In [58]:
import pandas as pd
from gensim import utils
from gensim.models.doc2vec import TaggedDocument
from gensim.models import Doc2Vec
from sklearn.tree import DecisionTreeClassifier
from sklearn.metrics import accuracy_score
import optuna
from sklearn.model_selection import cross_val_score

### Step 1 - Import Train and Test Data

In [2]:
# Load training set from CSV
train_data = pd.read_csv("train_data.csv")
# Load test set from CSV
test_data = pd.read_csv("test_data.csv")

### Step 2 - Pre-process Text

In [6]:
# Apply simple pre-processing function to train data
train_data['train_tokens'] = train_data['modified_clause_text'].apply(utils.simple_preprocess)
# Apply simple pre-processing function to test data
test_data['test_tokens'] = test_data['modified_clause_text'].apply(utils.simple_preprocess)

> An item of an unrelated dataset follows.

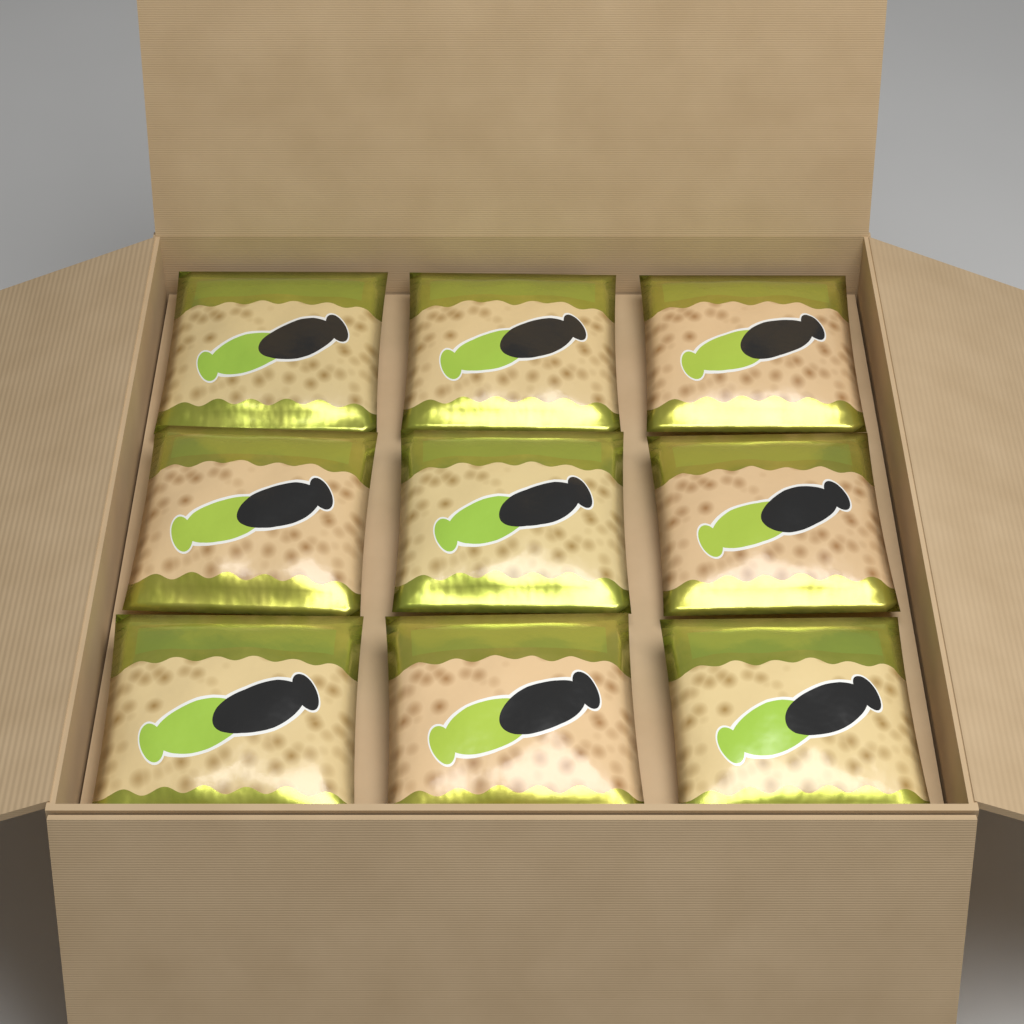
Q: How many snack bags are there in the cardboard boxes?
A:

### Step 3 - Tag the Documents

In [13]:
# Produce unique identifier for Doc2Vec to work on document using index as unique tag
tagged_data = [TaggedDocument(words=_d, tags=[str(i)]) for i, _d in enumerate(train_data['train_tokens'])]

### Step 4 - Function to Train the Doc2Vec model and Extract Vectors for Train and Test sets

In [44]:
# Initialize the Doc2Vec model using PV-DM (which is like CBOW) 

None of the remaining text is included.